*WHAT IS EXPECTED*
Reproduce the material below line for line, keeping every word, number, and mark of punctuation unchanged.

*RECORDS FOR THIS EXERCISE*
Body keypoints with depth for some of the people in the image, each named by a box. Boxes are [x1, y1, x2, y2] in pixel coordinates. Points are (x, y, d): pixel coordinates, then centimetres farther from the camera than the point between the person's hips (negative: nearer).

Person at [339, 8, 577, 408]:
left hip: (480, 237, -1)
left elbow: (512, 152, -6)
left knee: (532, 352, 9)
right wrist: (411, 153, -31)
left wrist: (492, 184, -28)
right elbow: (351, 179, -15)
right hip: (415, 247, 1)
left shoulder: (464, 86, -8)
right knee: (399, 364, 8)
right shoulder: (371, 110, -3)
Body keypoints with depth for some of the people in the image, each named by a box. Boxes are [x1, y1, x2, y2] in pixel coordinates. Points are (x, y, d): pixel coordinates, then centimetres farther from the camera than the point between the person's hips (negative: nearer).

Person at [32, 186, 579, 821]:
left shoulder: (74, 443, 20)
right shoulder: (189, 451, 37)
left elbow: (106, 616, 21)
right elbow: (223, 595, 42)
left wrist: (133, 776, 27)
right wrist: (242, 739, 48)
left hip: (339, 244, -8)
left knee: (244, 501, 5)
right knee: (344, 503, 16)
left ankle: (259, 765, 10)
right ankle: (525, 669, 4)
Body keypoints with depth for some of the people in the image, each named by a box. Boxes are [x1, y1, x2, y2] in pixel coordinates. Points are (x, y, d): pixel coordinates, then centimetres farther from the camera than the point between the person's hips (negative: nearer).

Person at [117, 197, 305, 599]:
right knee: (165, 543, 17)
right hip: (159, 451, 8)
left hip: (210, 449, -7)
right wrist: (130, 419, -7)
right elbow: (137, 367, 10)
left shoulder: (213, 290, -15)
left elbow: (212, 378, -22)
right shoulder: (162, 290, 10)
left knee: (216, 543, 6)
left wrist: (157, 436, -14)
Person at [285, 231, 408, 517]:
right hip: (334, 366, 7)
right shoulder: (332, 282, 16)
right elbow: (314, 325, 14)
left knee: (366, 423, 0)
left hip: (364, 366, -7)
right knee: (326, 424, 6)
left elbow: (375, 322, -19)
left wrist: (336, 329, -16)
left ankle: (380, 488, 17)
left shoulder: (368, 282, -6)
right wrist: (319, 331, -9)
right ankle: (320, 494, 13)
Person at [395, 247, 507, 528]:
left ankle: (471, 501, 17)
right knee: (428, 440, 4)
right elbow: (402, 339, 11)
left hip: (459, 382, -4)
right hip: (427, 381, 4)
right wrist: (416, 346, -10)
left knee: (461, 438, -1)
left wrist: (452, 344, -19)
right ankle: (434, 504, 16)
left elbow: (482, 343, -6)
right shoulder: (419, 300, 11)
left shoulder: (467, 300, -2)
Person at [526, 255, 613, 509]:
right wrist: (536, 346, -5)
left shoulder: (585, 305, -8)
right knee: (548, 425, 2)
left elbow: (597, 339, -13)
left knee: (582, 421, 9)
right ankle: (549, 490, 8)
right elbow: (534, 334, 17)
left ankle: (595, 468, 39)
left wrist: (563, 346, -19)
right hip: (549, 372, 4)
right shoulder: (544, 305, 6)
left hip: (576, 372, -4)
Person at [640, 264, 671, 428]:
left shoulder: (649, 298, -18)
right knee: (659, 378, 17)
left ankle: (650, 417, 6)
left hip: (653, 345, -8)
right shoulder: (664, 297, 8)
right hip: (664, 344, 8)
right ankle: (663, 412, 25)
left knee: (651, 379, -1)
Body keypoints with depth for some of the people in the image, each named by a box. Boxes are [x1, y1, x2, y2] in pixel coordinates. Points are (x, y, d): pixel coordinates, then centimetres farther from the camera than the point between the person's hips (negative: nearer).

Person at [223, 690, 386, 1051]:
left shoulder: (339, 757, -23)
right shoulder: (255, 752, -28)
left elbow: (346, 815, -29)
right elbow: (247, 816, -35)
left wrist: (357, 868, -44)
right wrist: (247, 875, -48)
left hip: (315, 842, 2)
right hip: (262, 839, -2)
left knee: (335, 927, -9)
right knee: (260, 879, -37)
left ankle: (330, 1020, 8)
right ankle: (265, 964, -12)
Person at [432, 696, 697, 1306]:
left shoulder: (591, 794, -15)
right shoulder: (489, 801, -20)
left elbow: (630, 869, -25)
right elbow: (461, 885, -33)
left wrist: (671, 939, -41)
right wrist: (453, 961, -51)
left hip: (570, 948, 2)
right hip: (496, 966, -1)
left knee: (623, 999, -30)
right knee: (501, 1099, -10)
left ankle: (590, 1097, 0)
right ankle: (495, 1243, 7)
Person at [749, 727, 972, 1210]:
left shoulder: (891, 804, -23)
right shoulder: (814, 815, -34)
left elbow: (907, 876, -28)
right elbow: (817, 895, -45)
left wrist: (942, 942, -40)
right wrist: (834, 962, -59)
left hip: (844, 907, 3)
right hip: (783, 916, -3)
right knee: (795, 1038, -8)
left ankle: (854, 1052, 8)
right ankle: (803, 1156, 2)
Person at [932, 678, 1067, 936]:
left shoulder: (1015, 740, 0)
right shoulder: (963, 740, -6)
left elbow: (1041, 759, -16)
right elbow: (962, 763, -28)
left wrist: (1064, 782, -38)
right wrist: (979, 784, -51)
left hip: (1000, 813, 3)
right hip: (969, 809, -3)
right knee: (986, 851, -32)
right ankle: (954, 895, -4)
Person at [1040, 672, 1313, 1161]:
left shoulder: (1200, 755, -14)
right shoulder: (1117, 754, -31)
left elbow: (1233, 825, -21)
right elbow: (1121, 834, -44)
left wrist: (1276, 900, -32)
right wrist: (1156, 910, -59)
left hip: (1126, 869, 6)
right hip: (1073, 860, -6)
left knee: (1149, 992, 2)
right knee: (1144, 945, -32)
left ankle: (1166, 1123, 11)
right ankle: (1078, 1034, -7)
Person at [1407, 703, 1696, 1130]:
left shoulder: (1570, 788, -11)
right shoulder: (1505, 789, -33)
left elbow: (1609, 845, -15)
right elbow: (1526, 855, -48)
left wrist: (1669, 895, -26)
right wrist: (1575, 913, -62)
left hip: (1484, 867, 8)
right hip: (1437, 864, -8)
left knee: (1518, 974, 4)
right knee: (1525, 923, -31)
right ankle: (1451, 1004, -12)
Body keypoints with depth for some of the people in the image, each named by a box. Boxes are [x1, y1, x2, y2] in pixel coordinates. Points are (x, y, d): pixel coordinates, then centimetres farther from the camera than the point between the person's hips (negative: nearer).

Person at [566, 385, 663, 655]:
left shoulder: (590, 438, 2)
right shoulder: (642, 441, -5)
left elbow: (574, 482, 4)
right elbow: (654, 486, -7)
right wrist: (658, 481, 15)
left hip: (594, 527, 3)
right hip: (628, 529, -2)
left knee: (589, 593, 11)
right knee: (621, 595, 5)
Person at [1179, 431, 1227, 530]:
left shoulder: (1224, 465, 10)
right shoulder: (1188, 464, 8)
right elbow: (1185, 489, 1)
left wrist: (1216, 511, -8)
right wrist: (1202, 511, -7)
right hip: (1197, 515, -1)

*RESPONSE FOR THIS EXERCISE*
Body keypoints with depth for some of the people in the image, each named by a box. Boxes are [x1, y1, x2, y2] in pixel coordinates. Points are (x, y, d): pixel coordinates, then centimetres farther from the camera than the point between the person's hips (negative: nearer).

Person at [339, 8, 577, 408]:
left hip: (480, 237, -1)
left elbow: (512, 152, -6)
left knee: (532, 352, 9)
right wrist: (411, 153, -31)
left wrist: (492, 184, -28)
right elbow: (351, 179, -15)
right hip: (415, 247, 1)
left shoulder: (464, 86, -8)
right knee: (399, 364, 8)
right shoulder: (371, 110, -3)
Body keypoints with depth for some of the people in the image, each named by a box. Boxes are [x1, y1, x2, y2] in pixel coordinates. Points are (x, y, d): pixel coordinates, then centimetres farther from the camera than the point between the person's hips (negative: nearer).

Person at [32, 186, 579, 821]:
left shoulder: (74, 443, 20)
right shoulder: (189, 451, 37)
left elbow: (106, 616, 21)
right elbow: (223, 595, 42)
left wrist: (133, 776, 27)
right wrist: (242, 739, 48)
left hip: (339, 244, -8)
left knee: (244, 501, 5)
right knee: (344, 503, 16)
left ankle: (259, 765, 10)
right ankle: (525, 669, 4)
Body keypoints with depth for some of the people in the image, each named by a box. Boxes are [x1, y1, x2, y2] in pixel coordinates. Points are (x, y, d): pixel coordinates, then centimetres farther from the camera than the point between the person's hips (negative: nearer).

Person at [117, 197, 305, 599]:
right knee: (165, 543, 17)
right hip: (159, 451, 8)
left hip: (210, 449, -7)
right wrist: (130, 419, -7)
right elbow: (137, 367, 10)
left shoulder: (213, 290, -15)
left elbow: (212, 378, -22)
right shoulder: (162, 290, 10)
left knee: (216, 543, 6)
left wrist: (157, 436, -14)
Person at [285, 231, 408, 517]:
right hip: (334, 366, 7)
right shoulder: (332, 282, 16)
right elbow: (314, 325, 14)
left knee: (366, 423, 0)
left hip: (364, 366, -7)
right knee: (326, 424, 6)
left elbow: (375, 322, -19)
left wrist: (336, 329, -16)
left ankle: (380, 488, 17)
left shoulder: (368, 282, -6)
right wrist: (319, 331, -9)
right ankle: (320, 494, 13)
Person at [395, 247, 507, 528]:
left ankle: (471, 501, 17)
right knee: (428, 440, 4)
right elbow: (402, 339, 11)
left hip: (459, 382, -4)
right hip: (427, 381, 4)
right wrist: (416, 346, -10)
left knee: (461, 438, -1)
left wrist: (452, 344, -19)
right ankle: (434, 504, 16)
left elbow: (482, 343, -6)
right shoulder: (419, 300, 11)
left shoulder: (467, 300, -2)
Person at [526, 255, 613, 509]:
right wrist: (536, 346, -5)
left shoulder: (585, 305, -8)
right knee: (548, 425, 2)
left elbow: (597, 339, -13)
left knee: (582, 421, 9)
right ankle: (549, 490, 8)
right elbow: (534, 334, 17)
left ankle: (595, 468, 39)
left wrist: (563, 346, -19)
right hip: (549, 372, 4)
right shoulder: (544, 305, 6)
left hip: (576, 372, -4)
Person at [640, 264, 671, 428]:
left shoulder: (649, 298, -18)
right knee: (659, 378, 17)
left ankle: (650, 417, 6)
left hip: (653, 345, -8)
right shoulder: (664, 297, 8)
right hip: (664, 344, 8)
right ankle: (663, 412, 25)
left knee: (651, 379, -1)
Body keypoints with depth for some of the people in the image, each named by a box. Boxes are [x1, y1, x2, y2] in pixel coordinates. Points are (x, y, d): pixel coordinates, then centimetres farther from the camera than the point between the person's hips (negative: nearer).

Person at [223, 690, 386, 1051]:
left shoulder: (339, 757, -23)
right shoulder: (255, 752, -28)
left elbow: (346, 815, -29)
right elbow: (247, 816, -35)
left wrist: (357, 868, -44)
right wrist: (247, 875, -48)
left hip: (315, 842, 2)
right hip: (262, 839, -2)
left knee: (335, 927, -9)
right knee: (260, 879, -37)
left ankle: (330, 1020, 8)
right ankle: (265, 964, -12)
Person at [432, 696, 697, 1306]:
left shoulder: (591, 794, -15)
right shoulder: (489, 801, -20)
left elbow: (630, 869, -25)
right elbow: (461, 885, -33)
left wrist: (671, 939, -41)
right wrist: (453, 961, -51)
left hip: (570, 948, 2)
right hip: (496, 966, -1)
left knee: (623, 999, -30)
right knee: (501, 1099, -10)
left ankle: (590, 1097, 0)
right ankle: (495, 1243, 7)
Person at [749, 727, 972, 1210]:
left shoulder: (891, 804, -23)
right shoulder: (814, 815, -34)
left elbow: (907, 876, -28)
right elbow: (817, 895, -45)
left wrist: (942, 942, -40)
right wrist: (834, 962, -59)
left hip: (844, 907, 3)
right hip: (783, 916, -3)
right knee: (795, 1038, -8)
left ankle: (854, 1052, 8)
right ankle: (803, 1156, 2)
Person at [932, 678, 1067, 936]:
left shoulder: (1015, 740, 0)
right shoulder: (963, 740, -6)
left elbow: (1041, 759, -16)
right elbow: (962, 763, -28)
left wrist: (1064, 782, -38)
right wrist: (979, 784, -51)
left hip: (1000, 813, 3)
right hip: (969, 809, -3)
right knee: (986, 851, -32)
right ankle: (954, 895, -4)
Person at [1040, 672, 1313, 1161]:
left shoulder: (1200, 755, -14)
right shoulder: (1117, 754, -31)
left elbow: (1233, 825, -21)
right elbow: (1121, 834, -44)
left wrist: (1276, 900, -32)
right wrist: (1156, 910, -59)
left hip: (1126, 869, 6)
right hip: (1073, 860, -6)
left knee: (1149, 992, 2)
right knee: (1144, 945, -32)
left ankle: (1166, 1123, 11)
right ankle: (1078, 1034, -7)
Person at [1407, 703, 1696, 1130]:
left shoulder: (1570, 788, -11)
right shoulder: (1505, 789, -33)
left elbow: (1609, 845, -15)
right elbow: (1526, 855, -48)
left wrist: (1669, 895, -26)
right wrist: (1575, 913, -62)
left hip: (1484, 867, 8)
right hip: (1437, 864, -8)
left knee: (1518, 974, 4)
right knee: (1525, 923, -31)
right ankle: (1451, 1004, -12)
Body keypoints with depth for some of the people in the image, each named by a box. Boxes are [x1, y1, x2, y2] in pixel coordinates. Points are (x, y, d): pixel coordinates, then centimetres farther from the camera than the point between the person's hips (negative: nearer).

Person at [566, 385, 663, 655]:
left shoulder: (590, 438, 2)
right shoulder: (642, 441, -5)
left elbow: (574, 482, 4)
right elbow: (654, 486, -7)
right wrist: (658, 481, 15)
left hip: (594, 527, 3)
right hip: (628, 529, -2)
left knee: (589, 593, 11)
right knee: (621, 595, 5)
Person at [1179, 431, 1227, 530]:
left shoulder: (1224, 465, 10)
right shoulder: (1188, 464, 8)
right elbow: (1185, 489, 1)
left wrist: (1216, 511, -8)
right wrist: (1202, 511, -7)
right hip: (1197, 515, -1)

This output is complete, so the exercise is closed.